Document layout detection data
::::::::

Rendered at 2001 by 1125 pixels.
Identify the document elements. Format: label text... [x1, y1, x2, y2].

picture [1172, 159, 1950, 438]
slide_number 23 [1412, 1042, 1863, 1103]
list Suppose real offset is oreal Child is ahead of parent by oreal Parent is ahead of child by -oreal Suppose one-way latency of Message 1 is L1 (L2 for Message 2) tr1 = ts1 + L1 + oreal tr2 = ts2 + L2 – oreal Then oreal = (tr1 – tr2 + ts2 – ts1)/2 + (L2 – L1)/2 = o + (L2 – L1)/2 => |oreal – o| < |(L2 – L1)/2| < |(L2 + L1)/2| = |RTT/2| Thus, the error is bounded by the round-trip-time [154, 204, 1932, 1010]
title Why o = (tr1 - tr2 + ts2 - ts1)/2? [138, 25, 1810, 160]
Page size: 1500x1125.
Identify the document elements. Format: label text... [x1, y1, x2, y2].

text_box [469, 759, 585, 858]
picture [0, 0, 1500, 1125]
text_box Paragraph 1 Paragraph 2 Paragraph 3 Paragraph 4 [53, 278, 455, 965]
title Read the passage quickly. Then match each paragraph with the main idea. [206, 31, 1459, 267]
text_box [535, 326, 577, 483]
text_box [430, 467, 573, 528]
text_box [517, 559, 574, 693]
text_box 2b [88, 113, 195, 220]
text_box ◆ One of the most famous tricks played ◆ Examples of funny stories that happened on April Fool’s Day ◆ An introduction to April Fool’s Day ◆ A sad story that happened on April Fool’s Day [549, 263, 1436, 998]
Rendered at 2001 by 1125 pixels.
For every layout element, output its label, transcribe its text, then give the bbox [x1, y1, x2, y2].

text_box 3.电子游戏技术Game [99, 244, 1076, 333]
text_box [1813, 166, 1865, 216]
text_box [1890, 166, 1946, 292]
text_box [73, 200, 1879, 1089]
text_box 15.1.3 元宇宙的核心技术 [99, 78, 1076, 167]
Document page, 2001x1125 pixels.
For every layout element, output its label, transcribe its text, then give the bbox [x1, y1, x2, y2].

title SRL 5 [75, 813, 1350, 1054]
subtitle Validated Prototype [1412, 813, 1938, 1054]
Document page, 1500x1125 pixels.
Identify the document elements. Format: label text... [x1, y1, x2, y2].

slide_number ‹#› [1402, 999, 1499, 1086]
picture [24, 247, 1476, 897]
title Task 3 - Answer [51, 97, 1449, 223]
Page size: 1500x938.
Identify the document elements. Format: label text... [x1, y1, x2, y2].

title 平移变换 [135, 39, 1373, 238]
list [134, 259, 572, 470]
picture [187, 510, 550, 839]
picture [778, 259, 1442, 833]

::::::::

- [Problem statement] Pull out every line holding "size" from the records above, and copy it.

- [Your response]
Page size: 1500x1125.
Page size: 1500x938.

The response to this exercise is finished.